Dataset entries:
%%
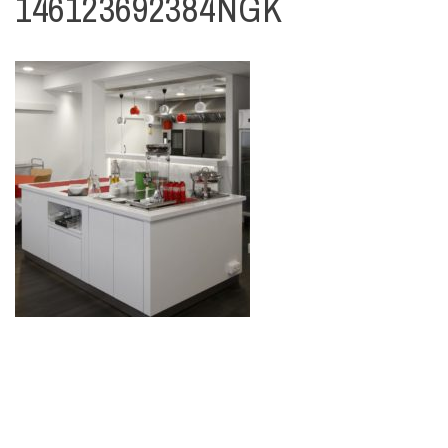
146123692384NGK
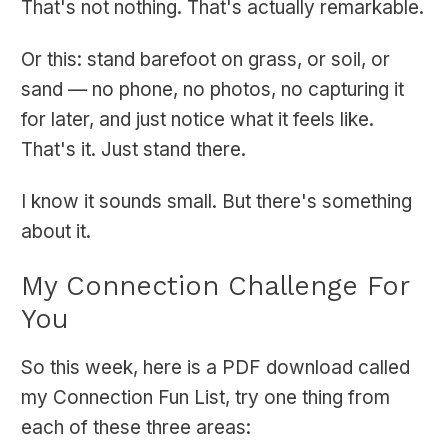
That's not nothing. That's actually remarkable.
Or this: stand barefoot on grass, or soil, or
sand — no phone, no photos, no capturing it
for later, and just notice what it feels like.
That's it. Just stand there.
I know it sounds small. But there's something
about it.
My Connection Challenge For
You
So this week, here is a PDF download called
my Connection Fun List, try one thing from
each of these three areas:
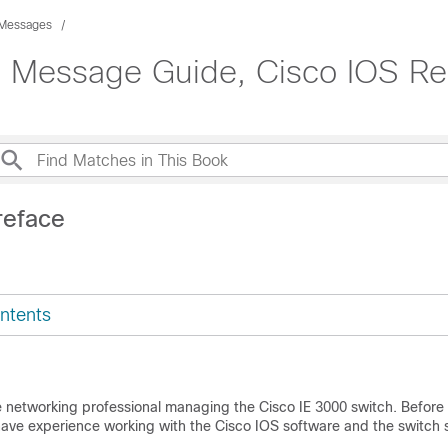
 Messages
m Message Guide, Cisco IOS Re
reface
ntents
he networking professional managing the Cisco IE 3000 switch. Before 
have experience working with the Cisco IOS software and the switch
%%
%%
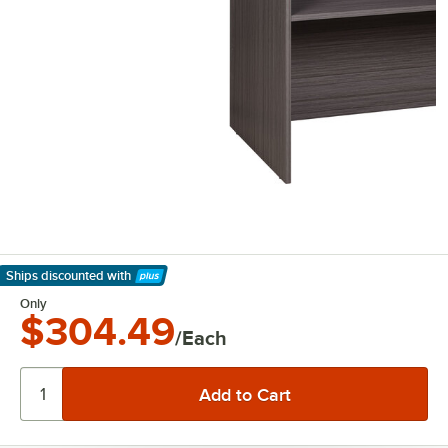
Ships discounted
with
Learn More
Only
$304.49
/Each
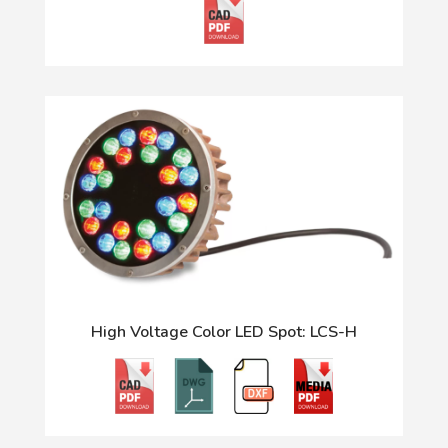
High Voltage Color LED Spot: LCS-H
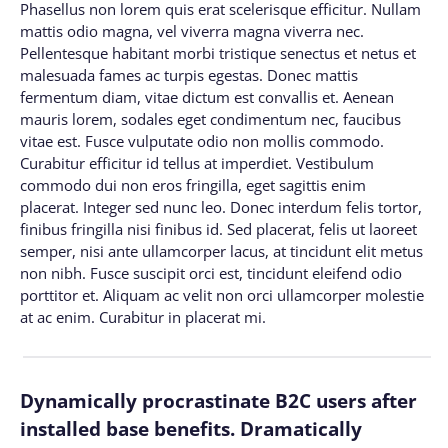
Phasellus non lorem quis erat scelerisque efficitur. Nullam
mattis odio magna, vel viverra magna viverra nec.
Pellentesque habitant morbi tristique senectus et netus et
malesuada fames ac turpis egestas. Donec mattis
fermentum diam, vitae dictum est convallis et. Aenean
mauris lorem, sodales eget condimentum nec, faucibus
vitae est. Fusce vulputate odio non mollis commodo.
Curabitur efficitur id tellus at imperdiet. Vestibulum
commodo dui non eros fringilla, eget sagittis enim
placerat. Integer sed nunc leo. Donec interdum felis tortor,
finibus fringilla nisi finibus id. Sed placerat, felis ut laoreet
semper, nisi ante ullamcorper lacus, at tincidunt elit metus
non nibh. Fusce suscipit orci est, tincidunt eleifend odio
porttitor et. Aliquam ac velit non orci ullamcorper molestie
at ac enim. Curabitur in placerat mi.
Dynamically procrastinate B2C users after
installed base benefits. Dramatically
%%
%%
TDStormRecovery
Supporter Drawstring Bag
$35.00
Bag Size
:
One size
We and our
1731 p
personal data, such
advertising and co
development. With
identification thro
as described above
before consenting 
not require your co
%%
> [ASSIGNMENT] Take the records above and return, word for word, only the lines that fall from the line with "Curabitur efficitur id" to the line with "installed base benefits. Dramatically", both of them included.

> [FINAL ANSWER]
Curabitur efficitur id tellus at imperdiet. Vestibulum
commodo dui non eros fringilla, eget sagittis enim
placerat. Integer sed nunc leo. Donec interdum felis tortor,
finibus fringilla nisi finibus id. Sed placerat, felis ut laoreet
semper, nisi ante ullamcorper lacus, at tincidunt elit metus
non nibh. Fusce suscipit orci est, tincidunt eleifend odio
porttitor et. Aliquam ac velit non orci ullamcorper molestie
at ac enim. Curabitur in placerat mi.
Dynamically procrastinate B2C users after
installed base benefits. Dramatically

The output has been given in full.